O wycięciu z gry mechaniki informowaliśmy w zeszłym tygodniu i dość oczywistym wytłumaczeniem takiej decyzji wydawało się wówczas dostosowanie gry do współczesnych norm kulturowych. W końcu wiele praktyk uważanych jeszcze kilka lat temu za normalne lub przynajmniej niegroźne dzisiaj spotyka się z szeroką krytyką. Jak jednak zapewnia Capcom, wcale nie to było powodem usunięcia elementu gry.

Podczas tworzenia Dead Rising Deluxe Remaster staraliśmy się stworzyć grę, która przypadnie do gustu zarówno wiernym fanom cyklu, jak i nowicjuszom. Podczas rozwoju projektu nieubłaganie zrozumieliśmy, że nie możemy umieścić we wznowieniu wszystkich elementów oryginału” - tłumaczą twórcy w oświadczeniu cytowanym przez portal VG247.

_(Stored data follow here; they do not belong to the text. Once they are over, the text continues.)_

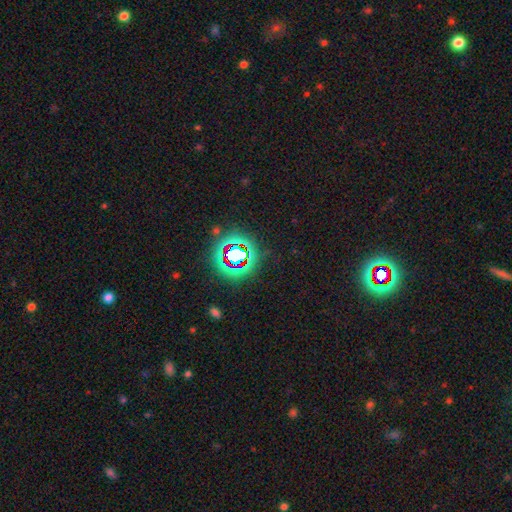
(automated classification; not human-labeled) Smooth or featured?
  - star or artifact: 77% *
  - smooth: 13%
  - featured or disk: 10%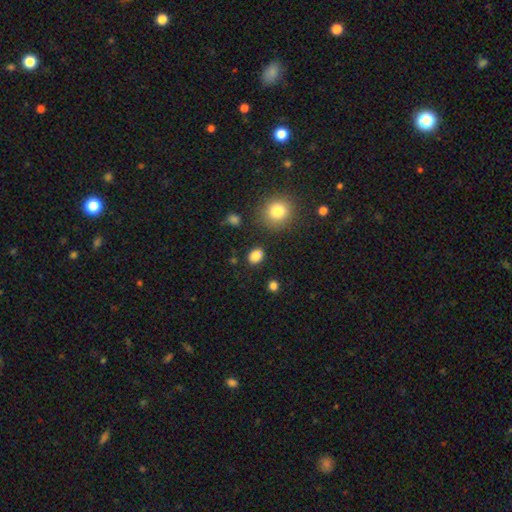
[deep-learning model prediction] Smooth or featured? smooth (83%)
How rounded? round (52%)
Merging? none (83%)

Długo debatowaliśmy nad systemem punktów Erotica i finalnie postanowiliśmy go usunąć. Nie jako odpowiedź na zmiany kulturowego klimatu, ale ponieważ czujemy, że nie potrzebujemy w grze nagród punktowych bazujących na takich elementach” - kontynuują deweloperzy. „Dodatkowo, biorąc pod uwagę sytuację Franka, nie jest to odpowiedni system nagród w grze opartej na przetrwaniu i nie jest to coś, czym powinien zajmować się dziennikarz próbujący przetrwać kolejne trzy doby podczas apokalipsy zombie”.

Tak działały punkty Erotica w oryginale.Zobacz na YouTube

Dalej twórcy precyzują, że gracz dalej będzie mógł dowolnie robić zdjęcia wszystkiego, co tylko wpadnie mu w oko, ale w przeciwieństwie do pierwowzoru nie będzie nagradzany za zdjęcia kobiecych twarzy, nóg, dekoltów i innych odsłoniętych części ciała.

Przypomnijmy, że Dead Rising Deluxe Remaster zadebiutuje na PC, PS5 oraz Xbox Series X/S już 19 września tego roku. Chociaż produkcja oficjalnie nazywana jest remasterem, to według deweloperów bliżej jej do pełnego remake’a. Wśród obiecanych nowości znajdziemy m.in. poprawione sterowanie i przebudowaną sztuczną inteligencję NPC, przeprojektowany interfejs oraz oczywiście lepszej jakości modele, tekstury i efekty. Na dokładkę także tryb 60 FPS na konsolach.